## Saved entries

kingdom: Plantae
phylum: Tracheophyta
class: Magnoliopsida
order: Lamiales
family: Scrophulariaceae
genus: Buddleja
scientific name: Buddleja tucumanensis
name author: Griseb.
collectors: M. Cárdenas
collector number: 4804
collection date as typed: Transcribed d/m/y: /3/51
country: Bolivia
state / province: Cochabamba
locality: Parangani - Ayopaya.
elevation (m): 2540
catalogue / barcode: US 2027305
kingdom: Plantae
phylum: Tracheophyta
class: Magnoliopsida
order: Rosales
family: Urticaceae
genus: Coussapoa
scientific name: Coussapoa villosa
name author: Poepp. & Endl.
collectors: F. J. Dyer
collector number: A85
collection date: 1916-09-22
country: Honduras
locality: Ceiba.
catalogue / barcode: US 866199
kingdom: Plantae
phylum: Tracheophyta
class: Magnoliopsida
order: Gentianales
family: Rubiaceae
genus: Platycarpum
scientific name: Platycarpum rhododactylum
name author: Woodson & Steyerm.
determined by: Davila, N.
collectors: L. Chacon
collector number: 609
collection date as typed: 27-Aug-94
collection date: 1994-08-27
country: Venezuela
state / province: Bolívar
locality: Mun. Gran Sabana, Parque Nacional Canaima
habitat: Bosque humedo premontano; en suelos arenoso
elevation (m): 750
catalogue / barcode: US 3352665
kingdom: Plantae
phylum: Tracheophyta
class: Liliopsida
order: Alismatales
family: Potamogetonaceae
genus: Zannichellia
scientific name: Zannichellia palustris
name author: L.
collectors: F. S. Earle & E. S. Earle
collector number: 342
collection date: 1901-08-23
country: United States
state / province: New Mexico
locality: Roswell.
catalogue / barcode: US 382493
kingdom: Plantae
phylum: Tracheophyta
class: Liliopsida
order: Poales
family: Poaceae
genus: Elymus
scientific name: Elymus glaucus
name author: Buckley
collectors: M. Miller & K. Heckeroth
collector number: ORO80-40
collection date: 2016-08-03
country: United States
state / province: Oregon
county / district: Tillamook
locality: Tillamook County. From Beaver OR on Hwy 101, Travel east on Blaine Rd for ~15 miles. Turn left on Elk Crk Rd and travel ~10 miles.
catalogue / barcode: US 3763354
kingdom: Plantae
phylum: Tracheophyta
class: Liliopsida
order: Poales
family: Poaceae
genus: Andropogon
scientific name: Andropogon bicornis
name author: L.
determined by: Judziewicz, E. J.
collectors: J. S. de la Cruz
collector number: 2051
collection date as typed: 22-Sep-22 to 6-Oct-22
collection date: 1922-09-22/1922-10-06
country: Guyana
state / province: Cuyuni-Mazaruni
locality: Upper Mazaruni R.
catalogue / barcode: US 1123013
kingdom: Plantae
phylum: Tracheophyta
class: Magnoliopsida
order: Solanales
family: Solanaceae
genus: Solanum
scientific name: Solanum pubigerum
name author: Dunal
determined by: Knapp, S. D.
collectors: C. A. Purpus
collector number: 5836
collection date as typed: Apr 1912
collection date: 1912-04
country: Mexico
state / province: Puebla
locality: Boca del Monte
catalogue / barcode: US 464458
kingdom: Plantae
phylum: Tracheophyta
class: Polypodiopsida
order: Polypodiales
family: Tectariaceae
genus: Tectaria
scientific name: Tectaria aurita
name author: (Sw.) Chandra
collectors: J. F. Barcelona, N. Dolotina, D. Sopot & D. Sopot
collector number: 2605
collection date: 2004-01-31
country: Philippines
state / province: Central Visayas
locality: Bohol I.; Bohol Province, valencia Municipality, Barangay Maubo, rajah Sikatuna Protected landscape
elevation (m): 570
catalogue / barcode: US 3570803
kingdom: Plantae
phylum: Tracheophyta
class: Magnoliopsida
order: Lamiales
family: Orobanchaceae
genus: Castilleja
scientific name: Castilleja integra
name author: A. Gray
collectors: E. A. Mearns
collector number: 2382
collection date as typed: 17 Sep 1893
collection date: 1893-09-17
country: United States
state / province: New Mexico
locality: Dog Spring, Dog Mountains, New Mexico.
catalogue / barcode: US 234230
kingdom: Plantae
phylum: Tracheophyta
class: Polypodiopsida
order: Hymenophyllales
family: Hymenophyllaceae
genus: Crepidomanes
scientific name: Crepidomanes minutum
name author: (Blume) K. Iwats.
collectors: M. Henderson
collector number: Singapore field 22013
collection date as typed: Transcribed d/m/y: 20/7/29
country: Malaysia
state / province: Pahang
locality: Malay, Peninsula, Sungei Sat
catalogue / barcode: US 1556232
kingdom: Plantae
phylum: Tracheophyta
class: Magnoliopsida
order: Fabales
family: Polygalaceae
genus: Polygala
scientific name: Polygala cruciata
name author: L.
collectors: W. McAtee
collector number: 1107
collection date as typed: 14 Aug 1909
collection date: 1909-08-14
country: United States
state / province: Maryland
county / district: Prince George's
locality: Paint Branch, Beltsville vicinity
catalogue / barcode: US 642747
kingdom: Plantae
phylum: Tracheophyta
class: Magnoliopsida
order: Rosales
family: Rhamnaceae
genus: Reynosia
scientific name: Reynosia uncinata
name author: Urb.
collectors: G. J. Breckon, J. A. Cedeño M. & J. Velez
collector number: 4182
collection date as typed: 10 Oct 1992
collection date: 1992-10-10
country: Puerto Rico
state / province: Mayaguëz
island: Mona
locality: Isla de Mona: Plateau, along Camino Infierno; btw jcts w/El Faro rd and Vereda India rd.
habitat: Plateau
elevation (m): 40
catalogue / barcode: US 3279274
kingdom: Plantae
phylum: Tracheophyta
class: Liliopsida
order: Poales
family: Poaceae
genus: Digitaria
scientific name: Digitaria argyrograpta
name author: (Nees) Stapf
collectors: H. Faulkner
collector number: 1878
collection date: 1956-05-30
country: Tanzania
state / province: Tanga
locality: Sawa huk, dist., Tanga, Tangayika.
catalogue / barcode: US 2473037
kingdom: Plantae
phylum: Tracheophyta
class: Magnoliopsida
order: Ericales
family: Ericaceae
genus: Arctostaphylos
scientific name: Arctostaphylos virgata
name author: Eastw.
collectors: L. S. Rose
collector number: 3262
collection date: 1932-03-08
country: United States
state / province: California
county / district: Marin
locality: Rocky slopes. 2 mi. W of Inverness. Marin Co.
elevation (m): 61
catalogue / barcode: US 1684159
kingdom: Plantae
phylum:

## PROBLEM STATEMENT
Write out, verbatim, the lines of the listing from the line containing "family: Hymenophyllaceae" up to and including the line containing "county / district: Prince George's".

## ANSWER
family: Hymenophyllaceae
genus: Crepidomanes
scientific name: Crepidomanes minutum
name author: (Blume) K. Iwats.
collectors: M. Henderson
collector number: Singapore field 22013
collection date as typed: Transcribed d/m/y: 20/7/29
country: Malaysia
state / province: Pahang
locality: Malay, Peninsula, Sungei Sat
catalogue / barcode: US 1556232
kingdom: Plantae
phylum: Tracheophyta
class: Magnoliopsida
order: Fabales
family: Polygalaceae
genus: Polygala
scientific name: Polygala cruciata
name author: L.
collectors: W. McAtee
collector number: 1107
collection date as typed: 14 Aug 1909
collection date: 1909-08-14
country: United States
state / province: Maryland
county / district: Prince George's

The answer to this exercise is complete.